Si l’essence bretonne d’« Elements », paru il y a un an et demi, ne laissait planer aucun doute, ce premier album lorgnait tout de même vers le punk new-yorkais avec notamment des collaborations avec des artistes comme Tina Weymouth et Chris Frantz de Talking Heads. « Exotica », le nouveau cru de Republik, se recentre quant à lui autour de l’atome de Republik, à savoir Darcel (au chant et à la guitare), Stéphane Kerihuel (à la guitare) et Robin Poligné (aux claviers et aux chœurs). À leurs côtés, quelques amis de longue date comme les batteurs Franck Richard (Yelle, Octave Noire), Julien Bonnet (Deportivo) et Pierre Marolleau (Fortdamage) ; les bassistes Eva Montfort (ex-Republik), Marcel Aubé (Daho) et Nicolas Boyer (Detroit) ; le guitariste Xavier Géronimi (Daho, Bashung) ; le trompettiste Eric Le Lann et l’ami Dominic Sonic (« I wanna be your car »). Voilà pour les présentations. Venons-en aux faits…

Exotica, comme son nom ne l’indique pas, n’a rien d’exotique. Utopique, Exotica est une cité fantasmée où l’échange, le partage et l’entraide seraient de mise. Peuplée d’hommes et de femmes s’inscrivant en marge de nos sociétés dites modernes, on croise au détour de ses ruelles, des personnages déracinés, déboussolés, révoltés, des créatures magiques parfois dangereuses ou tout simplement des individus en quête de réponses. Bienvenue à « Exotica ». Ici, rien n’est luxe, calme et volupté. Et pourtant, on s’y plait. Parce que Darcel et sa bande ont du doigté, de l’expérience et une idée particulièrement précise et presque innée de ce qui sonne. Ou pas, d’ailleurs. En douze plages, Republik fait une synthèse presque parfaite d’un rock puissant, racé et habité. Rien de superflu. Tout dans la densité et l’intensité. Intensité du son, comme une évidence, mais aussi du sentiment. C’est d’ailleurs là que Republik excelle et prend du galon. Le groupe made in Breizh s’extrait du cadre parfois un peu étriqué du carcan rock avec ce petit supplément d’âme qui fait définitivement toute la différence. Une poésie rock sombre et ombreuse qui, au bout du compte, fait du bien.

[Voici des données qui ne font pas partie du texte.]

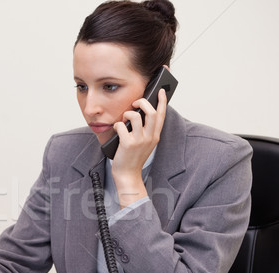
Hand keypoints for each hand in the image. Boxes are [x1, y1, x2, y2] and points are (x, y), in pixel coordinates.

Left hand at [111, 88, 167, 206]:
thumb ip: (145, 130)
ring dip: (127, 113)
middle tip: (135, 102)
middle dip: (143, 102)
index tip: (161, 91)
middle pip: (151, 112)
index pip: (161, 115)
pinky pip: (121, 126)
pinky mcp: (128, 144)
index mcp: (155, 136)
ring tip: (123, 119)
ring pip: (135, 116)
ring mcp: (139, 141)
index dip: (162, 101)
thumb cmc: (133, 158)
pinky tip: (116, 129)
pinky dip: (117, 125)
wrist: (127, 175)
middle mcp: (150, 137)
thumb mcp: (144, 144)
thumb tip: (140, 113)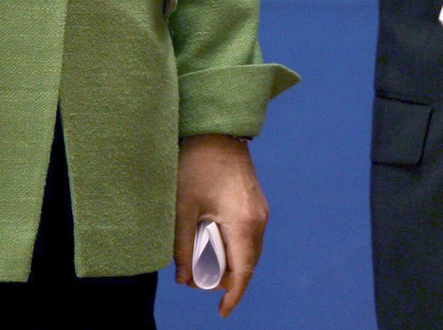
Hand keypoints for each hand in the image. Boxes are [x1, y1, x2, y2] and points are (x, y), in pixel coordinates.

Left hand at [174, 135, 267, 316]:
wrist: (218, 130)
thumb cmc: (198, 164)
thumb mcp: (184, 206)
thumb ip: (181, 244)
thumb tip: (182, 278)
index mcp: (242, 223)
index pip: (243, 272)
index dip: (233, 295)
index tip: (221, 311)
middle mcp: (258, 220)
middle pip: (247, 265)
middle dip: (225, 279)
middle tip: (196, 278)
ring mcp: (260, 210)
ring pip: (249, 251)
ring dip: (229, 262)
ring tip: (200, 259)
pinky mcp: (256, 202)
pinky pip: (249, 235)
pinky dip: (234, 246)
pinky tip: (212, 240)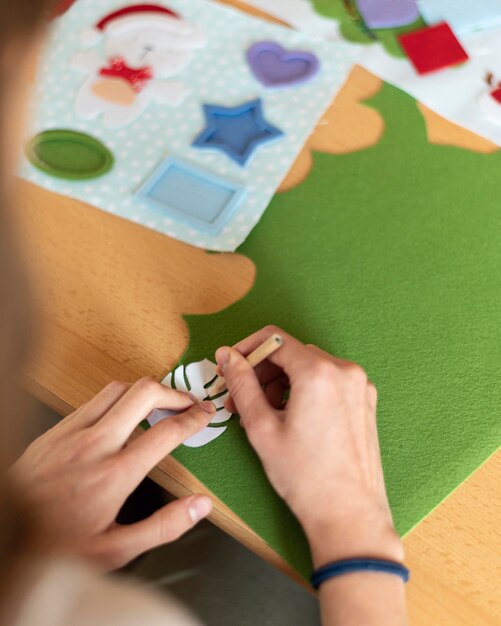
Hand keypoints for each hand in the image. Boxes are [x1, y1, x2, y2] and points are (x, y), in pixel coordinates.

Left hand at [10, 378, 214, 569]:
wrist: (5, 535)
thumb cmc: (54, 548)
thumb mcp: (115, 551)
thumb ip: (163, 526)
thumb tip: (201, 505)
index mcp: (115, 474)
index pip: (166, 431)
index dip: (194, 418)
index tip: (205, 414)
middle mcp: (95, 445)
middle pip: (144, 393)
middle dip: (174, 392)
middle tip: (187, 403)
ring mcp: (72, 433)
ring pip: (118, 388)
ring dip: (145, 390)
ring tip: (159, 403)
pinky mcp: (55, 431)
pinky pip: (93, 400)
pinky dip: (117, 398)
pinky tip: (122, 414)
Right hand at [215, 326, 402, 567]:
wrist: (349, 515)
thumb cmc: (304, 476)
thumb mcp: (261, 427)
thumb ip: (242, 383)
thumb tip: (227, 355)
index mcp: (319, 372)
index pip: (274, 339)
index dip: (246, 350)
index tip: (230, 367)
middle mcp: (345, 371)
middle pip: (291, 353)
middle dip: (262, 372)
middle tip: (240, 400)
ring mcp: (359, 386)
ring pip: (309, 368)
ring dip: (281, 383)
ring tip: (264, 415)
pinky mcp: (365, 401)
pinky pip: (328, 382)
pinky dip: (304, 391)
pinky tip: (291, 419)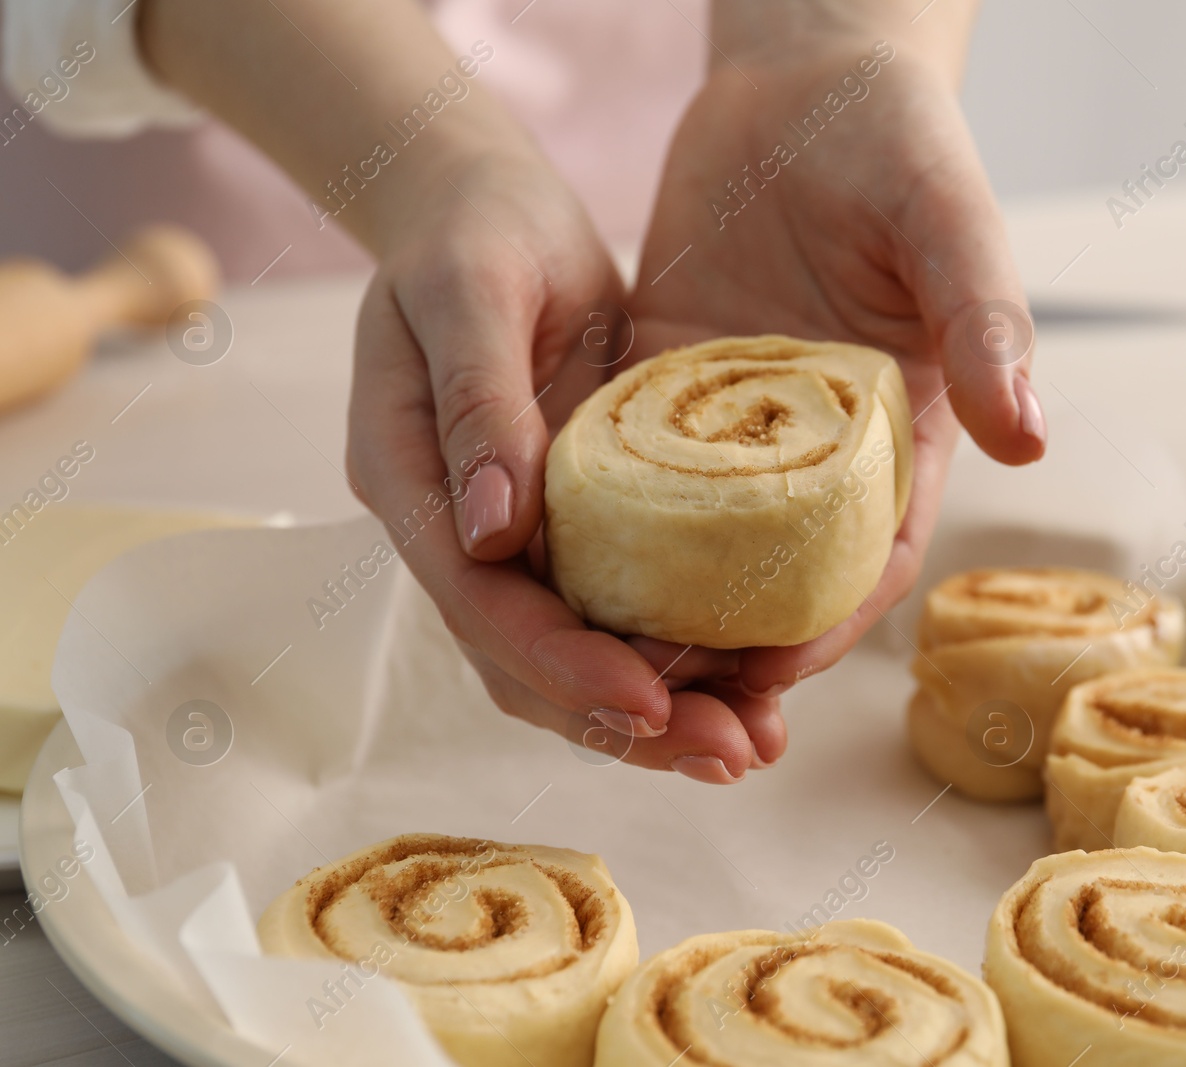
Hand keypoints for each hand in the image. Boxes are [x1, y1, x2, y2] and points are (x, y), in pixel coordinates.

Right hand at [345, 148, 784, 781]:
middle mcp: (454, 529)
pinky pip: (616, 610)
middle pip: (525, 662)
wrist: (489, 212)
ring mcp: (509, 535)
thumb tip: (492, 532)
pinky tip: (749, 680)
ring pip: (571, 656)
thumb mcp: (470, 291)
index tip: (650, 703)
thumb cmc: (474, 233)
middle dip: (625, 720)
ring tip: (753, 745)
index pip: (478, 603)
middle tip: (731, 754)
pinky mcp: (570, 523)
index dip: (560, 663)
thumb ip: (477, 404)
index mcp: (410, 480)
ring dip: (659, 712)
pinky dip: (675, 654)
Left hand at [626, 37, 1045, 698]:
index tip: (765, 679)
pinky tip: (548, 564)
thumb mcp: (951, 224)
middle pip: (770, 582)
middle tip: (667, 712)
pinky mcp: (663, 387)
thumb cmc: (899, 145)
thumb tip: (1027, 437)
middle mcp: (812, 453)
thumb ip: (986, 321)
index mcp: (896, 437)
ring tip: (597, 665)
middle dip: (726, 655)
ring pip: (689, 546)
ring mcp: (732, 427)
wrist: (804, 80)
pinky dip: (596, 524)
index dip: (820, 630)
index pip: (866, 562)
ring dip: (652, 613)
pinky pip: (624, 470)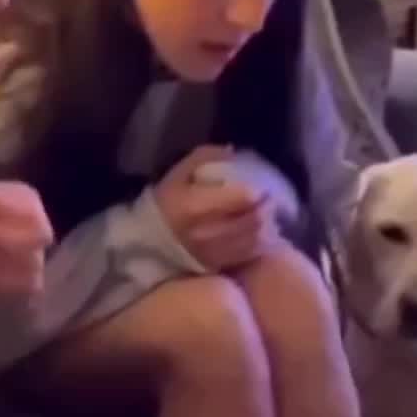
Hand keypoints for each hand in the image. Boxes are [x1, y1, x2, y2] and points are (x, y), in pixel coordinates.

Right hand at [155, 147, 278, 270]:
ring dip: (268, 225)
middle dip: (268, 207)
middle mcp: (210, 231)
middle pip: (256, 219)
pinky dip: (262, 242)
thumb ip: (204, 157)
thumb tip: (232, 151)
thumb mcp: (177, 174)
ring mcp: (217, 251)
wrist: (147, 245)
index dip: (259, 191)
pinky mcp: (220, 264)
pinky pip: (252, 253)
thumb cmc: (164, 206)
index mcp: (197, 206)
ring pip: (258, 237)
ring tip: (267, 215)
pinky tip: (261, 233)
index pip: (244, 197)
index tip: (261, 185)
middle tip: (269, 199)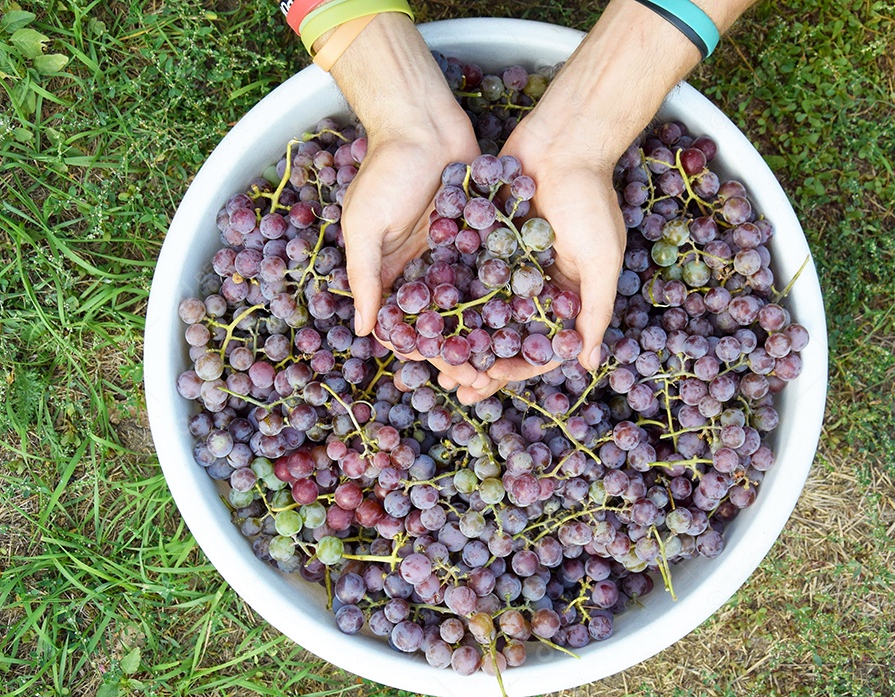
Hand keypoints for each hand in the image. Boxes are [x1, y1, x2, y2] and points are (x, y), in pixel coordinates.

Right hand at [327, 13, 487, 388]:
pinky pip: (497, 266)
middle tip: (487, 378)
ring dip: (490, 329)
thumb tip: (362, 332)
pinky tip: (532, 314)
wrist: (421, 120)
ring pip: (475, 300)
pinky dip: (510, 290)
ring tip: (512, 356)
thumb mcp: (364, 226)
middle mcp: (426, 266)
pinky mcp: (483, 230)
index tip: (447, 376)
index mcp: (393, 271)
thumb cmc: (385, 171)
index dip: (427, 352)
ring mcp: (456, 250)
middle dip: (464, 350)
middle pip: (447, 320)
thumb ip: (364, 276)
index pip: (410, 324)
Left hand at [451, 118, 625, 404]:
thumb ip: (596, 309)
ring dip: (458, 333)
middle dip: (480, 360)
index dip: (516, 368)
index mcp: (565, 294)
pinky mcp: (485, 237)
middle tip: (453, 383)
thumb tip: (590, 364)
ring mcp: (508, 262)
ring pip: (479, 308)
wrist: (564, 138)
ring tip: (430, 354)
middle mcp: (535, 284)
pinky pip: (464, 270)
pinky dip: (446, 289)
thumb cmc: (590, 198)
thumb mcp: (601, 259)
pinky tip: (420, 307)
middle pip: (504, 334)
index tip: (490, 380)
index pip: (540, 345)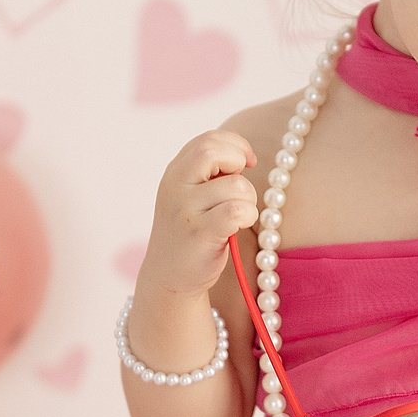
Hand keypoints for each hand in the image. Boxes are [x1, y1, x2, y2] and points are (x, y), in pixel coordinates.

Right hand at [140, 129, 258, 298]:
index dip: (235, 145)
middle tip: (240, 187)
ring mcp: (185, 209)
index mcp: (175, 172)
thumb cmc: (191, 233)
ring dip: (249, 200)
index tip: (246, 162)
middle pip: (213, 151)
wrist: (168, 277)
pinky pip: (237, 211)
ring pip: (237, 186)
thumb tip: (243, 156)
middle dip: (238, 163)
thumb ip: (209, 172)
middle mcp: (175, 186)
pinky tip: (237, 228)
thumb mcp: (191, 195)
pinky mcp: (200, 233)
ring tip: (236, 217)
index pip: (208, 139)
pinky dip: (248, 217)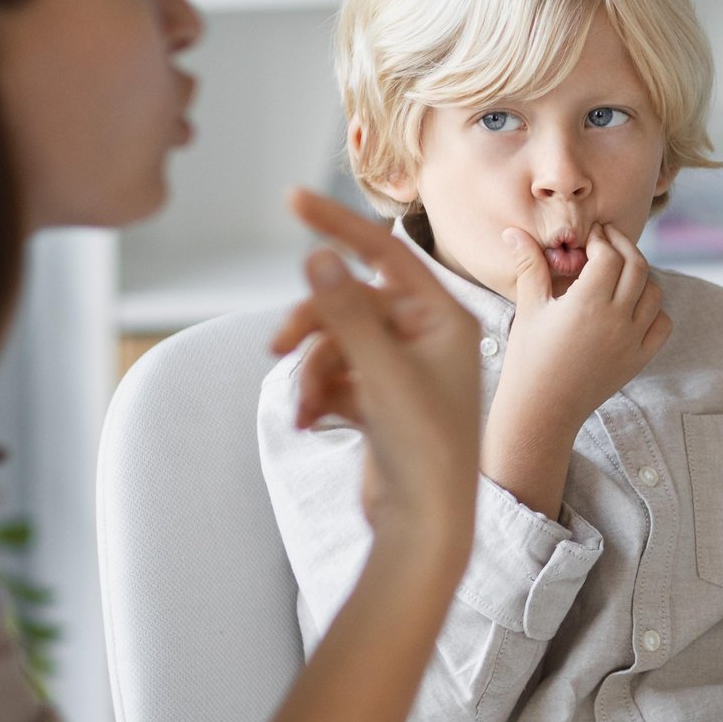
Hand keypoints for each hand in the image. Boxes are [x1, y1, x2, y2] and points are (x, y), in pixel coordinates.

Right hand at [270, 189, 479, 559]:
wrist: (426, 523)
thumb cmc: (423, 446)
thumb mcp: (380, 371)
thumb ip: (346, 312)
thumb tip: (317, 255)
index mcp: (445, 318)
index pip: (386, 254)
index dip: (339, 225)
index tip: (292, 198)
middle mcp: (429, 336)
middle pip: (349, 302)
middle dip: (311, 325)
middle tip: (277, 347)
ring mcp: (404, 367)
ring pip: (333, 341)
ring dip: (311, 371)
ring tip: (308, 408)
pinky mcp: (380, 398)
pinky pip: (333, 374)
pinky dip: (317, 394)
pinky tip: (312, 421)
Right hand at [491, 224, 671, 437]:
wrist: (541, 410)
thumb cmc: (528, 358)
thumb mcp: (529, 308)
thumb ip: (530, 265)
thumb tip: (514, 231)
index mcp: (589, 303)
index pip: (610, 255)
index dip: (601, 238)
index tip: (590, 234)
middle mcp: (618, 319)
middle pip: (638, 267)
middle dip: (624, 246)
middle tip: (608, 239)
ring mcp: (633, 341)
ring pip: (655, 294)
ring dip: (641, 276)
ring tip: (619, 270)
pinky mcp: (639, 360)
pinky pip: (662, 325)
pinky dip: (654, 310)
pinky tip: (633, 305)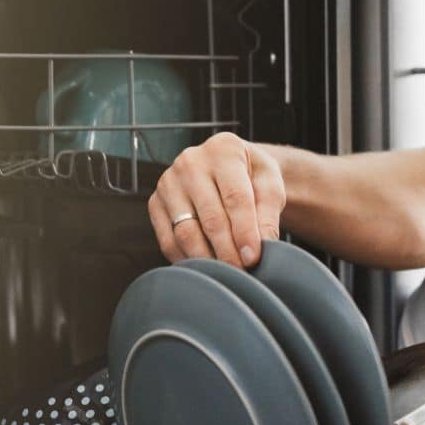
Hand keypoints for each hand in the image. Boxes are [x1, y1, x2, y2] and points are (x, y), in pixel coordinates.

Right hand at [147, 132, 284, 267]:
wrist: (228, 167)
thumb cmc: (251, 176)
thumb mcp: (269, 184)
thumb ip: (268, 212)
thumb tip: (263, 244)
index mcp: (223, 150)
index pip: (235, 197)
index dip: (244, 231)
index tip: (253, 257)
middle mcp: (190, 162)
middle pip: (209, 218)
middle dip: (227, 251)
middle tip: (242, 272)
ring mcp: (168, 183)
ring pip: (186, 232)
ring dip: (207, 259)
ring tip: (226, 274)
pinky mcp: (155, 203)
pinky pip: (168, 240)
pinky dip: (187, 259)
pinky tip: (205, 268)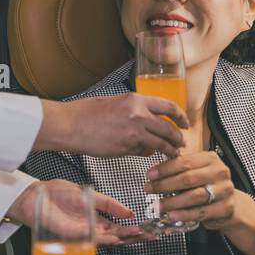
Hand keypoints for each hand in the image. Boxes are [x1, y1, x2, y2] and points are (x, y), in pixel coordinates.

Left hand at [7, 179, 145, 245]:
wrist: (35, 195)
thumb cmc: (56, 194)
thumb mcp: (89, 194)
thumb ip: (109, 204)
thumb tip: (129, 212)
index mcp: (96, 219)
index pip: (119, 228)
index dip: (134, 229)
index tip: (148, 229)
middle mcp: (91, 229)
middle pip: (117, 236)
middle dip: (133, 236)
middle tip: (149, 235)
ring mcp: (82, 233)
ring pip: (106, 239)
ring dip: (122, 238)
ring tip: (137, 235)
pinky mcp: (71, 233)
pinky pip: (90, 237)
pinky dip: (103, 238)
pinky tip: (115, 236)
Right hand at [35, 94, 188, 158]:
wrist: (70, 125)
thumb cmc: (87, 113)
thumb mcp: (116, 104)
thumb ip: (135, 113)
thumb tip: (149, 125)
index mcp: (136, 100)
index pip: (168, 107)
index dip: (180, 116)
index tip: (185, 123)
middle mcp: (138, 114)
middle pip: (168, 128)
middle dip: (178, 138)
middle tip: (182, 143)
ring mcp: (133, 132)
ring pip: (160, 144)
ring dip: (169, 150)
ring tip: (173, 154)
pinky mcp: (126, 147)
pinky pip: (143, 152)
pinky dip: (147, 154)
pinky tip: (146, 155)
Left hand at [143, 148, 240, 230]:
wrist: (230, 204)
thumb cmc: (207, 185)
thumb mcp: (197, 172)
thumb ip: (180, 170)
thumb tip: (154, 172)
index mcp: (210, 159)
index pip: (184, 162)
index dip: (165, 169)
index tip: (149, 175)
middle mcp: (220, 172)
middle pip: (188, 178)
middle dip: (165, 185)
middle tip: (149, 190)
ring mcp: (224, 190)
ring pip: (194, 196)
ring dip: (173, 201)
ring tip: (158, 205)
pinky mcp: (225, 208)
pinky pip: (201, 212)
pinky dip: (184, 214)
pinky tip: (172, 216)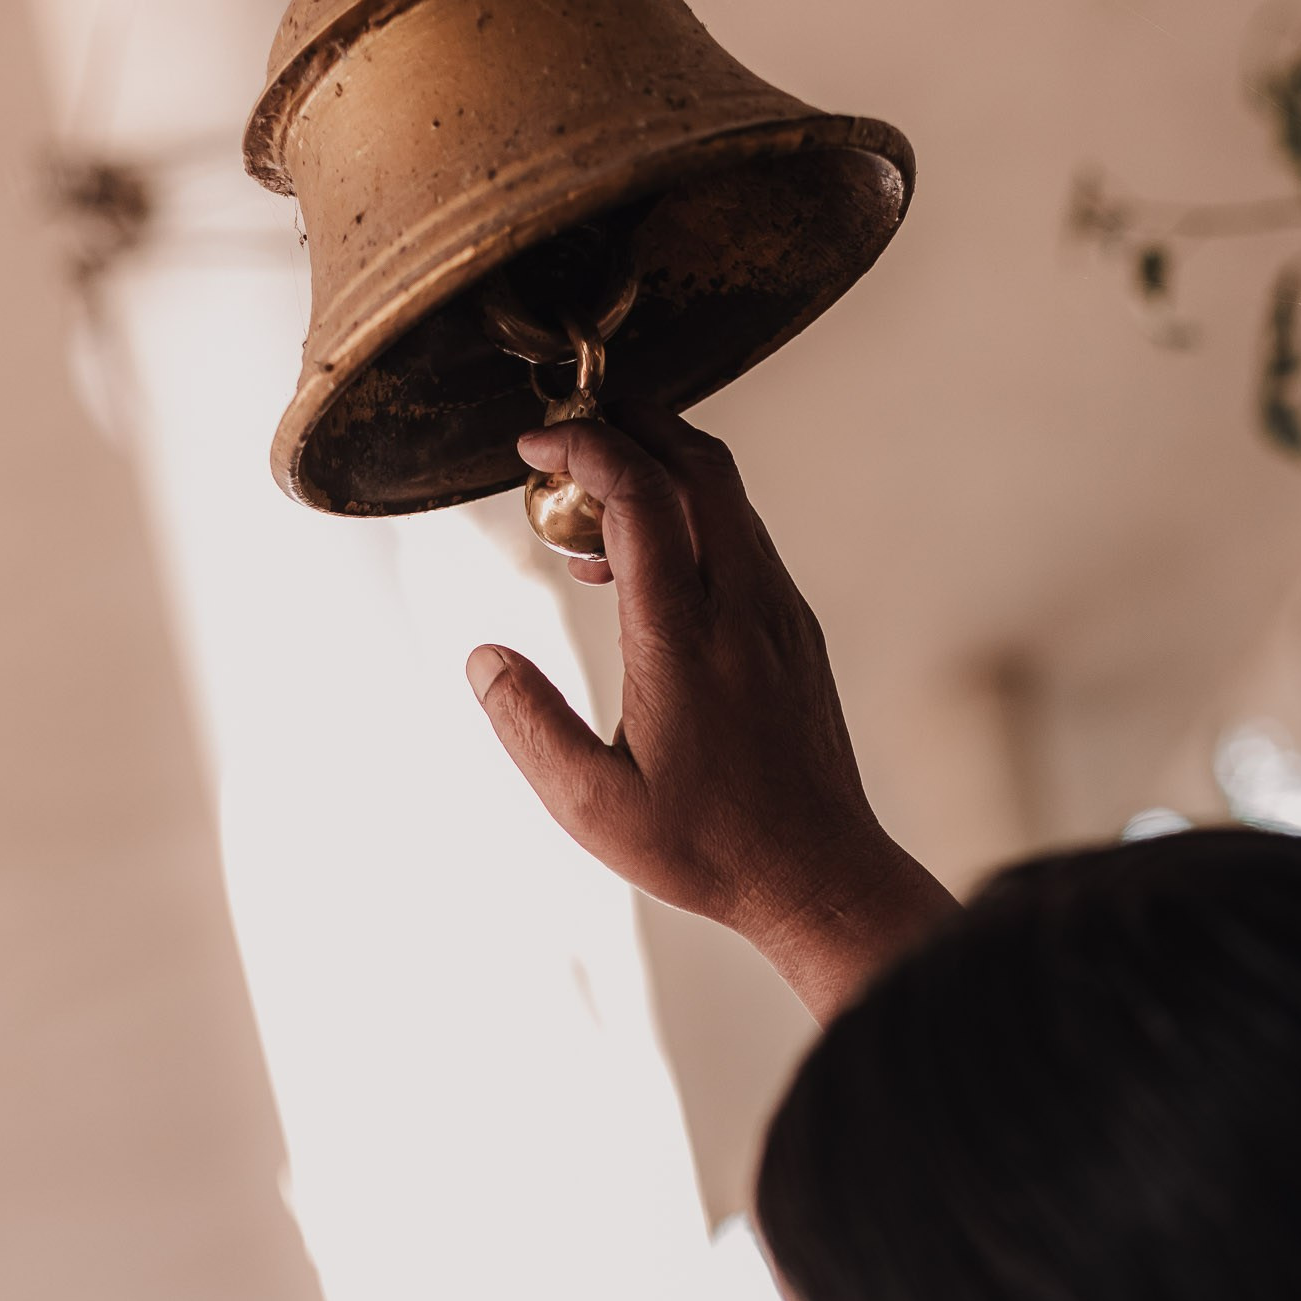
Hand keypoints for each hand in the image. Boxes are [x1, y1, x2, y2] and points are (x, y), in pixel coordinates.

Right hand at [466, 407, 954, 1023]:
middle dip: (628, 425)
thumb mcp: (592, 805)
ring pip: (726, 496)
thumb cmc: (708, 848)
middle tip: (563, 439)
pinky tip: (636, 575)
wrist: (817, 875)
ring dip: (656, 474)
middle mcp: (744, 608)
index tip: (532, 446)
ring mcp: (778, 614)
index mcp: (685, 638)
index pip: (642, 494)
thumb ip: (528, 725)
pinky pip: (741, 539)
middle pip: (698, 463)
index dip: (583, 448)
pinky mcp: (794, 631)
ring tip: (585, 517)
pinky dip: (686, 520)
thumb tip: (483, 659)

« Exotica » est annoncé en digipack et en édition vinyle. Riche idée pour mettre en valeur le travail du photographe rennais Jérôme Sevrette dont le cliché utilisé pour le visuel a également servi le projet « Terre Neuves Re(Visions) » paru l’année dernière aux Éditions de Juillet, un recueil de polaroïds de paysages crépusculaires et extatiques, légendés en mots et en musique par des artistes de tous horizons (écrivains, musiciens) auquel ont notamment participé Republik et Brisa Roché. La boucle semble donc bouclée.